__PROVIDED MATERIAL__
───

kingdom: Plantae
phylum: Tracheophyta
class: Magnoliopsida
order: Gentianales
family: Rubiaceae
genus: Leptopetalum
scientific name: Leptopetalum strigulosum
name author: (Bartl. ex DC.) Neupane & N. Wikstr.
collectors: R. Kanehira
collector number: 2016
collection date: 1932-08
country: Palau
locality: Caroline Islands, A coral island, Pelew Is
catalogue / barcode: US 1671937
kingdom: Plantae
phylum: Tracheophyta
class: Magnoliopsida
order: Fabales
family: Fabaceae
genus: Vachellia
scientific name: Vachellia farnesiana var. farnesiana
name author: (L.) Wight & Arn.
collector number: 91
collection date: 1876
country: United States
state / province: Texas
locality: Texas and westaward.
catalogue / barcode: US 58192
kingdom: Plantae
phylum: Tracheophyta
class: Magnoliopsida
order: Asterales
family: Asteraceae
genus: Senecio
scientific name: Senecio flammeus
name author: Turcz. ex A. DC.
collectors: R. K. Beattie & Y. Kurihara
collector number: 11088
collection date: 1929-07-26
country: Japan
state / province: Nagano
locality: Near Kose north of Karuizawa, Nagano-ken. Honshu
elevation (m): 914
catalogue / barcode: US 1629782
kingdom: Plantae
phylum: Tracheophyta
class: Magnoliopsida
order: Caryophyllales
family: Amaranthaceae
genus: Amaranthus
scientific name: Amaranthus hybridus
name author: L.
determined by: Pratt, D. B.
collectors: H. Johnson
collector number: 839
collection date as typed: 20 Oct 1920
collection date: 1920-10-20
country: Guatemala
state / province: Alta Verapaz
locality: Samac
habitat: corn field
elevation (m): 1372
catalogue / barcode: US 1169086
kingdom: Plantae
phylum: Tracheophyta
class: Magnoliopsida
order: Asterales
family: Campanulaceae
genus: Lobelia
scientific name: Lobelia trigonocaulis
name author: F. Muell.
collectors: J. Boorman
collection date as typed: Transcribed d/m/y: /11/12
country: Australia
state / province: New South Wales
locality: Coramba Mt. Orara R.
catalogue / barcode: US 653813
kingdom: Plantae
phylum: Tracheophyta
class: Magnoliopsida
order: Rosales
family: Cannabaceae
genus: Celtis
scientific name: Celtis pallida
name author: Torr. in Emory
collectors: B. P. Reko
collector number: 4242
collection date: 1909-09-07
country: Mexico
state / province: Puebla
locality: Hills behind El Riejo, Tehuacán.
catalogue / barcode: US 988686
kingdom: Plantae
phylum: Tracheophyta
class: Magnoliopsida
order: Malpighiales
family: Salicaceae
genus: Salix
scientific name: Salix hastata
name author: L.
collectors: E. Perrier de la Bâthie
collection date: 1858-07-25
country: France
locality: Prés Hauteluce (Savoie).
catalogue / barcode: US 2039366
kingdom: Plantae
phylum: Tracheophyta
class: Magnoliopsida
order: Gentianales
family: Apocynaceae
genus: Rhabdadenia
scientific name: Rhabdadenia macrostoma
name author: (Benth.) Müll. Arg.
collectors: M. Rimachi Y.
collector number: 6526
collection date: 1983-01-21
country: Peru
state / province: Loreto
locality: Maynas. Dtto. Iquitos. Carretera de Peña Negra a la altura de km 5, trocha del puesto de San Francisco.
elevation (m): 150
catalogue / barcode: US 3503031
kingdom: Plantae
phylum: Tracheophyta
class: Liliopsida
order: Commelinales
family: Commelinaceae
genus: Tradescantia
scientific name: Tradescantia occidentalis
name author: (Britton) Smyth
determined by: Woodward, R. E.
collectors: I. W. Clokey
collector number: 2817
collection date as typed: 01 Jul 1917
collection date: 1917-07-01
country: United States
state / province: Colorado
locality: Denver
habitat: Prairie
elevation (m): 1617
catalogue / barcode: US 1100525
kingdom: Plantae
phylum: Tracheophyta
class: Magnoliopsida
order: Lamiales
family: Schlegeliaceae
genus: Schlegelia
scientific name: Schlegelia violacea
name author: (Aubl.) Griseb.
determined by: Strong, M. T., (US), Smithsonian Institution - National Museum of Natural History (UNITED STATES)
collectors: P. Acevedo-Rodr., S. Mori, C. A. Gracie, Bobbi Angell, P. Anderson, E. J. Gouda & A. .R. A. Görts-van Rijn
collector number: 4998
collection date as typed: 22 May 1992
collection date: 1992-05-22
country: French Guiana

───

__INSTRUCTION__
Reproduce all the rows above, substituting "catalog number" for every occurrence of "catalogue / barcode" and changing nothing else.

__SOLVED PROBLEM__
kingdom: Plantae
phylum: Tracheophyta
class: Magnoliopsida
order: Gentianales
family: Rubiaceae
genus: Leptopetalum
scientific name: Leptopetalum strigulosum
name author: (Bartl. ex DC.) Neupane & N. Wikstr.
collectors: R. Kanehira
collector number: 2016
collection date: 1932-08
country: Palau
locality: Caroline Islands, A coral island, Pelew Is
catalog number: US 1671937
kingdom: Plantae
phylum: Tracheophyta
class: Magnoliopsida
order: Fabales
family: Fabaceae
genus: Vachellia
scientific name: Vachellia farnesiana var. farnesiana
name author: (L.) Wight & Arn.
collector number: 91
collection date: 1876
country: United States
state / province: Texas
locality: Texas and westaward.
catalog number: US 58192
kingdom: Plantae
phylum: Tracheophyta
class: Magnoliopsida
order: Asterales
family: Asteraceae
genus: Senecio
scientific name: Senecio flammeus
name author: Turcz. ex A. DC.
collectors: R. K. Beattie & Y. Kurihara
collector number: 11088
collection date: 1929-07-26
country: Japan
state / province: Nagano
locality: Near Kose north of Karuizawa, Nagano-ken. Honshu
elevation (m): 914
catalog number: US 1629782
kingdom: Plantae
phylum: Tracheophyta
class: Magnoliopsida
order: Caryophyllales
family: Amaranthaceae
genus: Amaranthus
scientific name: Amaranthus hybridus
name author: L.
determined by: Pratt, D. B.
collectors: H. Johnson
collector number: 839
collection date as typed: 20 Oct 1920
collection date: 1920-10-20
country: Guatemala
state / province: Alta Verapaz
locality: Samac
habitat: corn field
elevation (m): 1372
catalog number: US 1169086
kingdom: Plantae
phylum: Tracheophyta
class: Magnoliopsida
order: Asterales
family: Campanulaceae
genus: Lobelia
scientific name: Lobelia trigonocaulis
name author: F. Muell.
collectors: J. Boorman
collection date as typed: Transcribed d/m/y: /11/12
country: Australia
state / province: New South Wales
locality: Coramba Mt. Orara R.
catalog number: US 653813
kingdom: Plantae
phylum: Tracheophyta
class: Magnoliopsida
order: Rosales
family: Cannabaceae
genus: Celtis
scientific name: Celtis pallida
name author: Torr. in Emory
collectors: B. P. Reko
collector number: 4242
collection date: 1909-09-07
country: Mexico
state / province: Puebla
locality: Hills behind El Riejo, Tehuacán.
catalog number: US 988686
kingdom: Plantae
phylum: Tracheophyta
class: Magnoliopsida
order: Malpighiales
family: Salicaceae
genus: Salix
scientific name: Salix hastata
name author: L.
collectors: E. Perrier de la Bâthie
collection date: 1858-07-25
country: France
locality: Prés Hauteluce (Savoie).
catalog number: US 2039366
kingdom: Plantae
phylum: Tracheophyta
class: Magnoliopsida
order: Gentianales
family: Apocynaceae
genus: Rhabdadenia
scientific name: Rhabdadenia macrostoma
name author: (Benth.) Müll. Arg.
collectors: M. Rimachi Y.
collector number: 6526
collection date: 1983-01-21
country: Peru
state / province: Loreto
locality: Maynas. Dtto. Iquitos. Carretera de Peña Negra a la altura de km 5, trocha del puesto de San Francisco.
elevation (m): 150
catalog number: US 3503031
kingdom: Plantae
phylum: Tracheophyta
class: Liliopsida
order: Commelinales
family: Commelinaceae
genus: Tradescantia
scientific name: Tradescantia occidentalis
name author: (Britton) Smyth
determined by: Woodward, R. E.
collectors: I. W. Clokey
collector number: 2817
collection date as typed: 01 Jul 1917
collection date: 1917-07-01
country: United States
state / province: Colorado
locality: Denver
habitat: Prairie
elevation (m): 1617
catalog number: US 1100525
kingdom: Plantae
phylum: Tracheophyta
class: Magnoliopsida
order: Lamiales
family: Schlegeliaceae
genus: Schlegelia
scientific name: Schlegelia violacea
name author: (Aubl.) Griseb.
determined by: Strong, M. T., (US), Smithsonian Institution - National Museum of Natural History (UNITED STATES)
collectors: P. Acevedo-Rodr., S. Mori, C. A. Gracie, Bobbi Angell, P. Anderson, E. J. Gouda & A. .R. A. Görts-van Rijn
collector number: 4998
collection date as typed: 22 May 1992
collection date: 1992-05-22
country: French Guiana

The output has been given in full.